You can even place yard waste in your composting toilet!  Grass clippings, leaves, and almost every kind of waste plant matter that you might throw into an ordinary composting bin is also suitable for a composting toilet.

You can also compost old clothing made from organic fibers, cotton rugs, blankets and more.  Just be sure that when you add cloth to your composting toilet that it does not contain any synthetic matter.

In fact, you may find so many uses for your composting toilet in your home that you will regret not purchasing a larger model so you can compost even more of your home waste.  (For more information about how to select the right size composting toilet for your family, read the “Guide to Purchasing a toilet paper ToiletRated“).

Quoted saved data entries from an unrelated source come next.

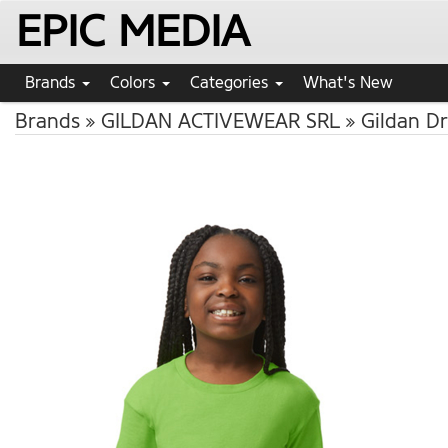
EPIC MEDIA
Brands
Colors
Categories
What's New
Brands
GILDAN ACTIVEWEAR SRL
Gildan Dr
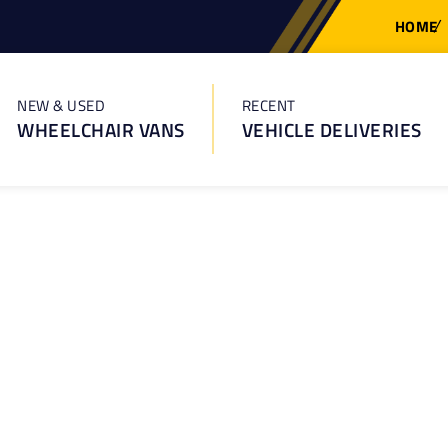
HOME
NEW & USED
RECENT
WHEELCHAIR VANS
VEHICLE DELIVERIES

Composting toilets help benefit the environment in multiple ways: by composting organic materials instead of sending them to landfills or sewage treatment plants, by saving on water, by saving on social expenditures, and more.  You will find that by installing a composting toilet in your home you will be able to dramatically reduce the amount of waste your family sends to the landfill and instead be able to turn that waste into a valuable natural resource (compost).